LeMahieu has developed a well-deserved reputation as perhaps the best contact hitter in baseball, and his stats are impressive.
However, there are a few crucial details attached to those stats that in hindsight could easily be viewed as a powerful warning sign as to why the Dodgers should have always steered clear.
They’re in a good position, though, in the sense that there’s no reason why they should feel pressured into a LeMahieu deal.
Lux is an intriguing option at second base for next season, and they could always still explore other options around the league.
The infield could look a lot different next season, and these rumors are at the very least indications that the front office is keeping an open mind as to how to improve.
It’s difficult to feel completely confident in any sense of complacency, but this team is the defending World Series champion, and no other team around the league has made a case as to why the Dodgers shouldn’t be favored to repeat as champions next year.
LeMahieu would be yet another versatile piece that Dave Roberts would be able to utilize in a lineup that’s already overwhelming for opposing pitchers.
This team doesn’t need to bring in LeMahieu, though, and perhaps the red flags regarding his splits are enough to make the Dodgers not exert undue effort to acquire him.
It might ultimately come down to what decisions they make on the left side of the infield regarding Turner coming back or not.
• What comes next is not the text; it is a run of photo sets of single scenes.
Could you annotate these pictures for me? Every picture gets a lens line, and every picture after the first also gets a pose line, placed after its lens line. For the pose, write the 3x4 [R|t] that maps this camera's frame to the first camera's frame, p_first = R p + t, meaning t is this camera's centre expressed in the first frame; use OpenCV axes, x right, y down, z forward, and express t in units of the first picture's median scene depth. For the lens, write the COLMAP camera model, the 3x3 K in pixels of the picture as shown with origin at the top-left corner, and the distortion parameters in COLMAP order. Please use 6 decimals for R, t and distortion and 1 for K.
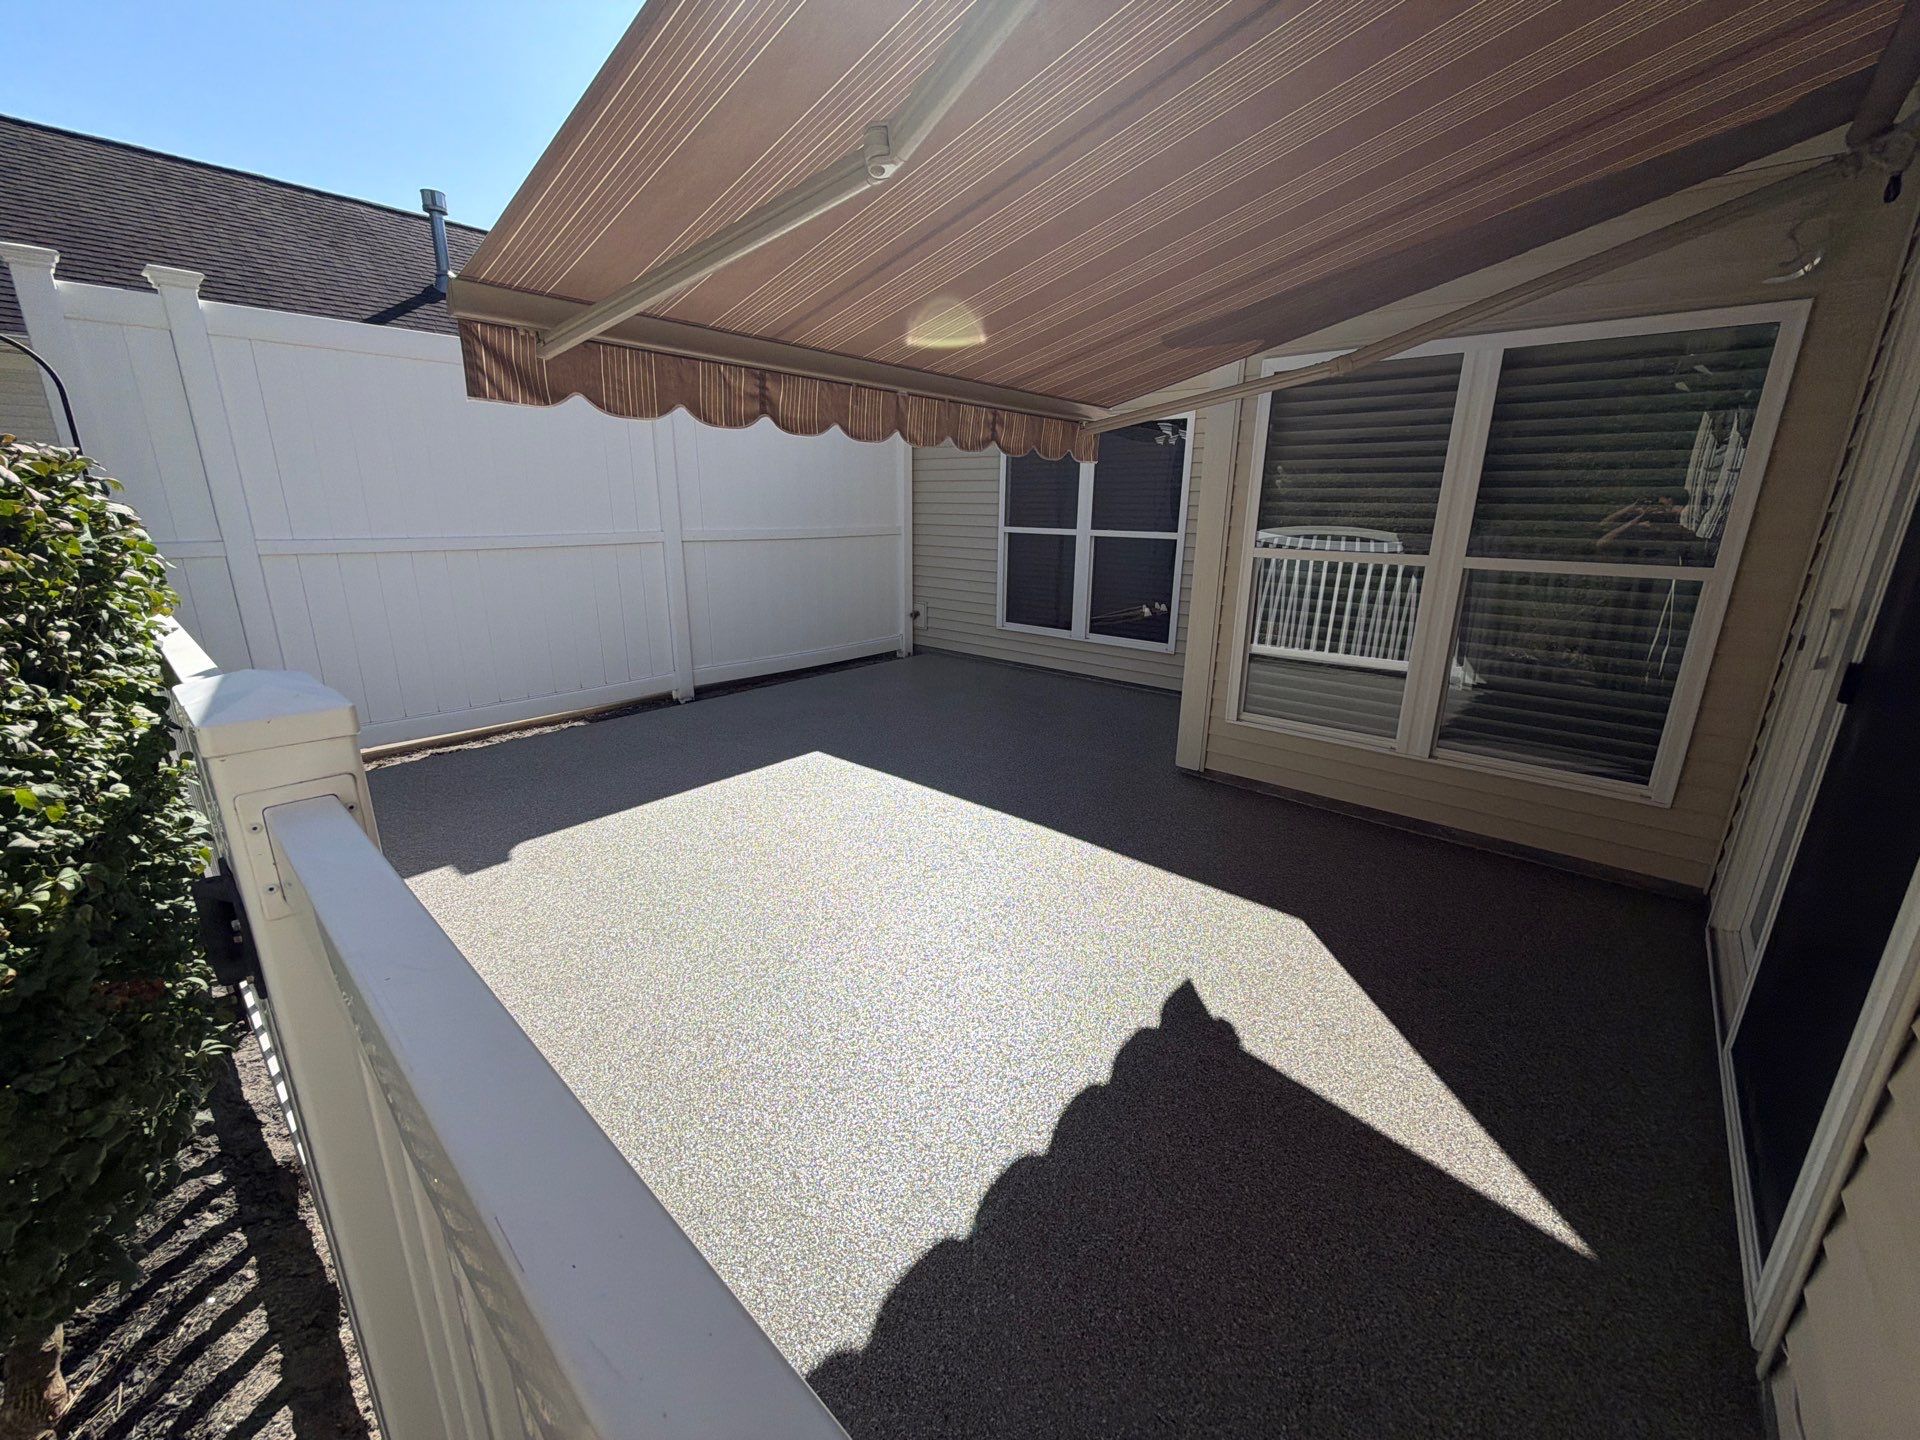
lens RADIAL K [[762.4, 0, 960.7], [0, 762.4, 718.9], [0, 0, 1]] dist [0.000381, -0.000365]
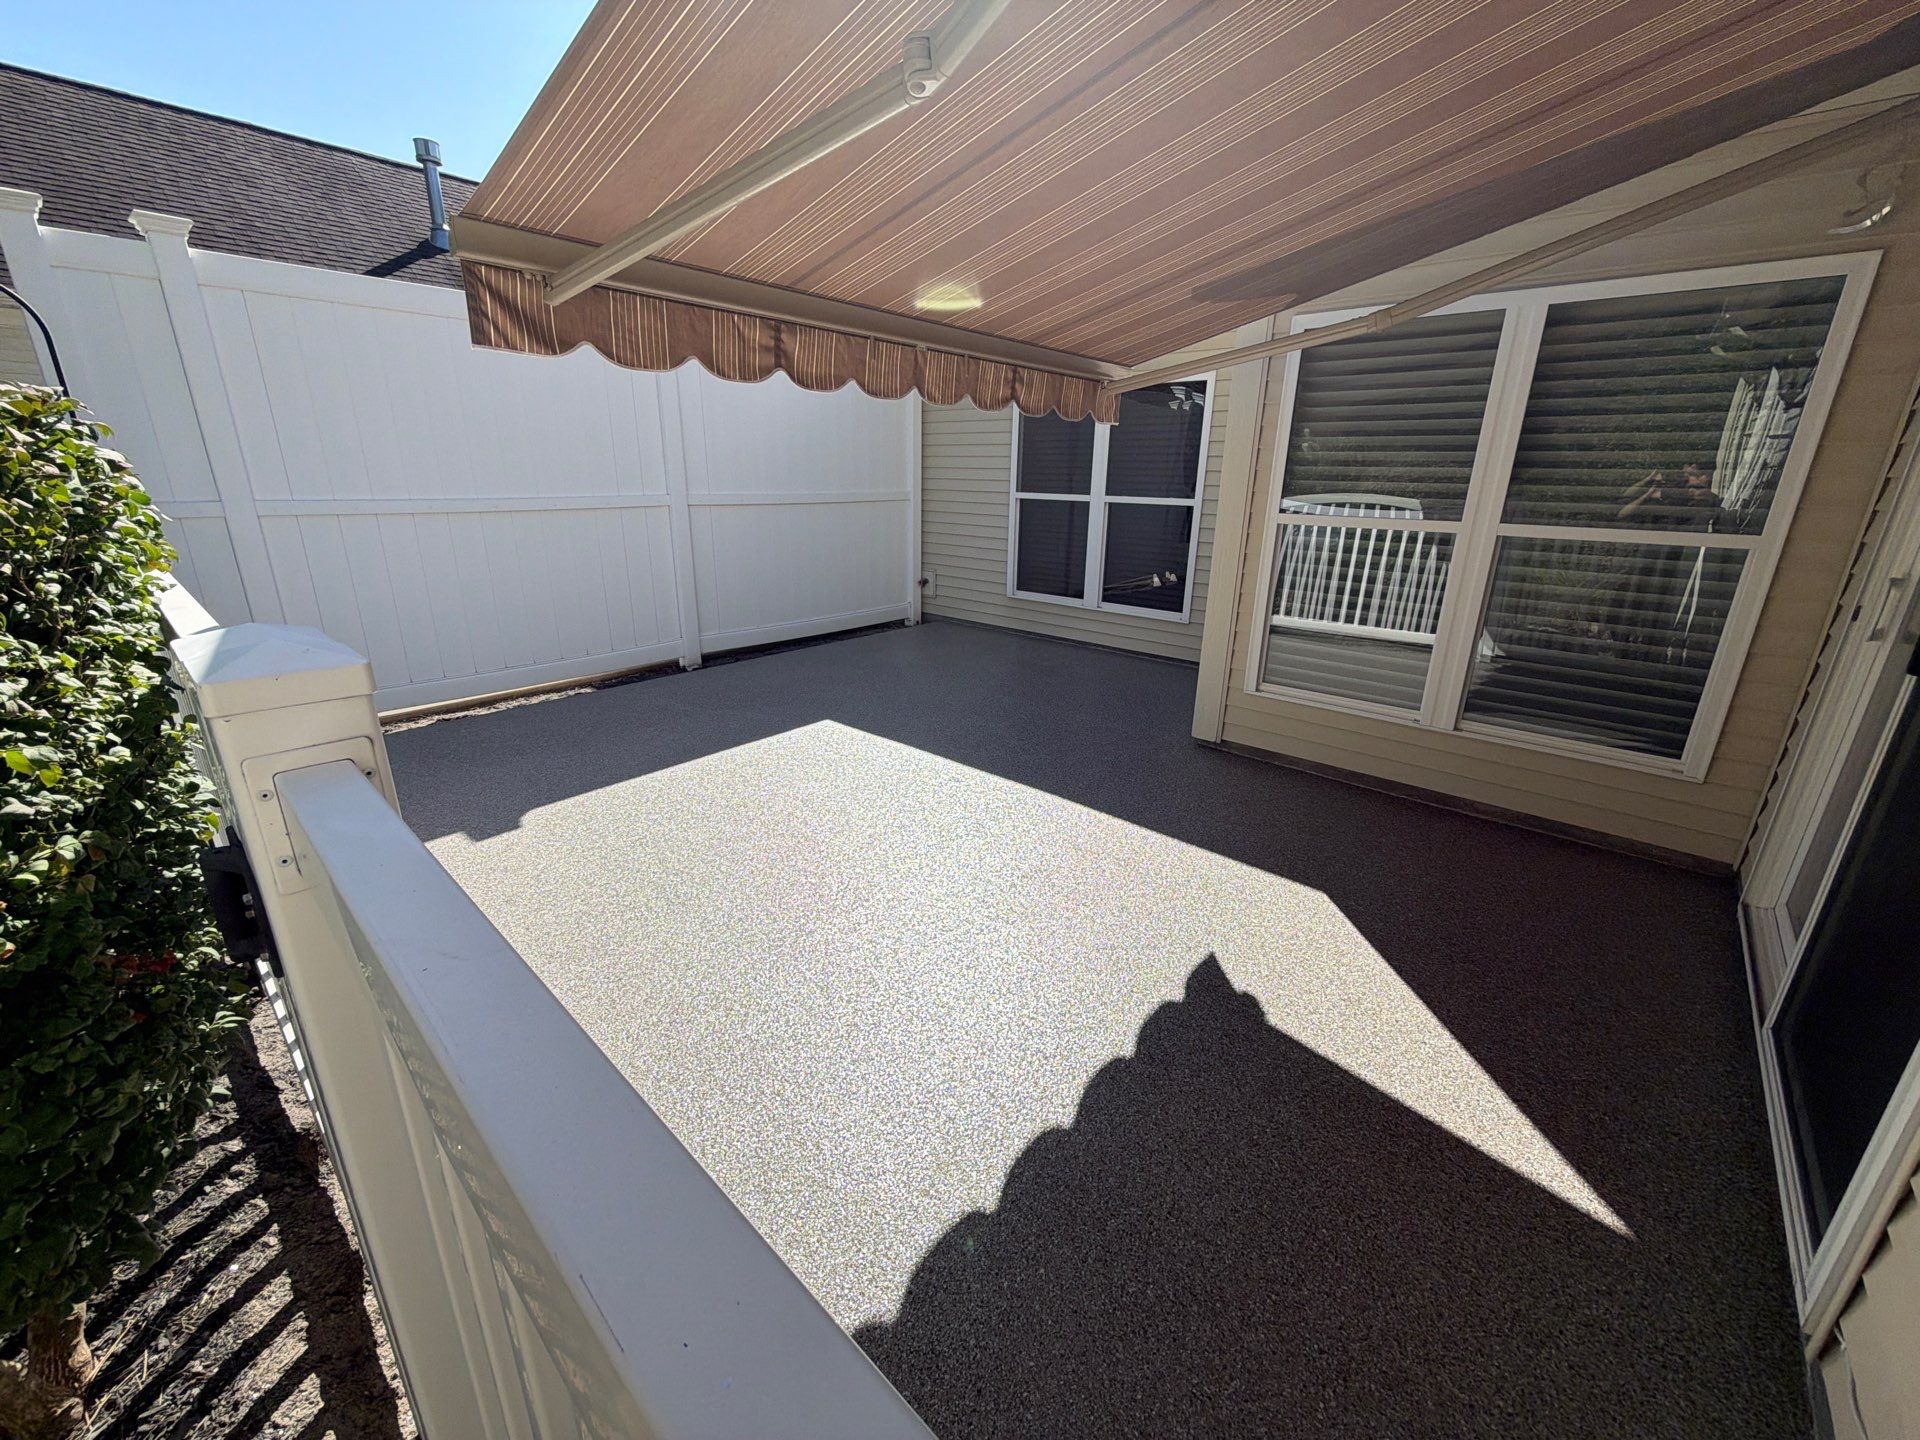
lens RADIAL K [[762.9, 0, 962.3], [0, 762.9, 719.6], [0, 0, 1]] dist [-0.001102, -0.000071]
pose [[0.999977, 0.006423, -0.001963, -0.030681], [-0.006339, 0.999174, 0.040139, 0.003654], [0.002219, -0.040125, 0.999192, 0.032257]]
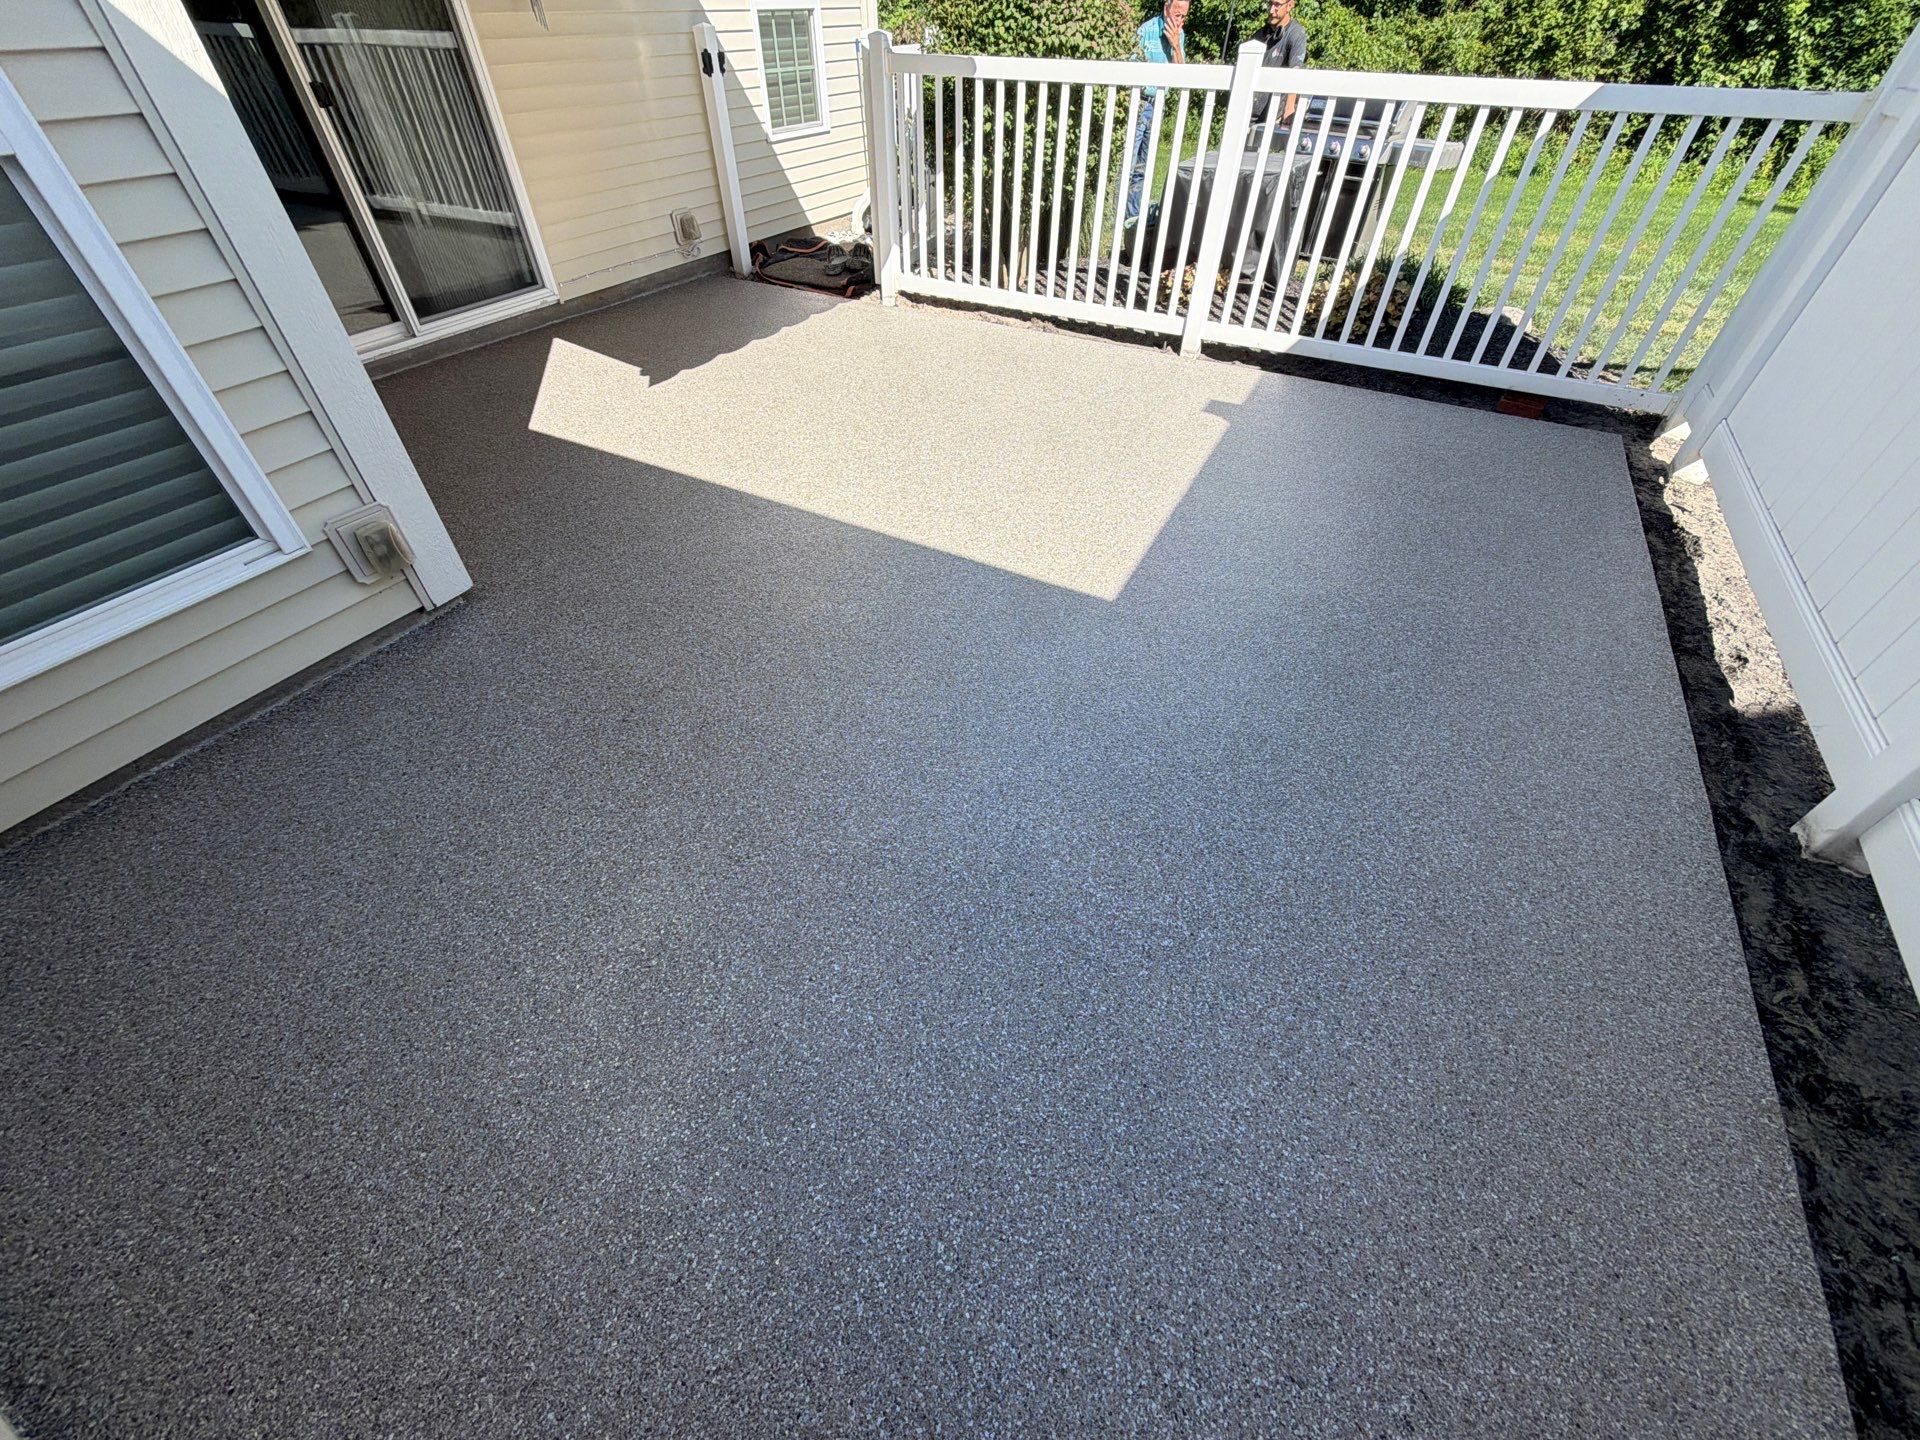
lens RADIAL K [[762.4, 0, 960.7], [0, 762.4, 718.9], [0, 0, 1]] dist [0.000381, -0.000365]
pose [[-0.973204, 0.144126, -0.179169, 0.072785], [-0.079554, 0.520025, 0.850438, -0.915560], [0.215742, 0.841903, -0.494625, 3.283381]]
It wouldn’t cost the team multiple prospects to acquire LeMahieu as it would for another star infielder via trade, but since LeMahieu rejected the qualifying offer from the New York Yankees, another team that signs him would be subject to the loss of a draft pick.
Conceivably the team could bring back Turner to play third base, and if they also believe that Lux is ready to take the next step, it makes a LeMahieu signing less likely.
It seems like a decision regarding Turner is going to be the catalyst for these other potential offseason moves from the Dodgers.
If Turner comes back, it would probably be in their best interest to see what Lux could do with more plate appearances next season.
If Turner leaves, though, it opens up multiple routes the Dodgers could take to ultimately shore up their infield for next season.
Those decisions include whether to trade multiple prospects for a star third baseman or shortstop, forfeit a draft pick to sign the versatile LeMahieu, or give both Lux and Edwin Rios more playing time next season.
The LeMahieu option is intriguing but comes with some risks. Lux starting next season as the primary second baseman is probably the “safer” route, but acquiring a guy who has won multiple batting titles in his career is hard not to pursue if the opportunity presents itself.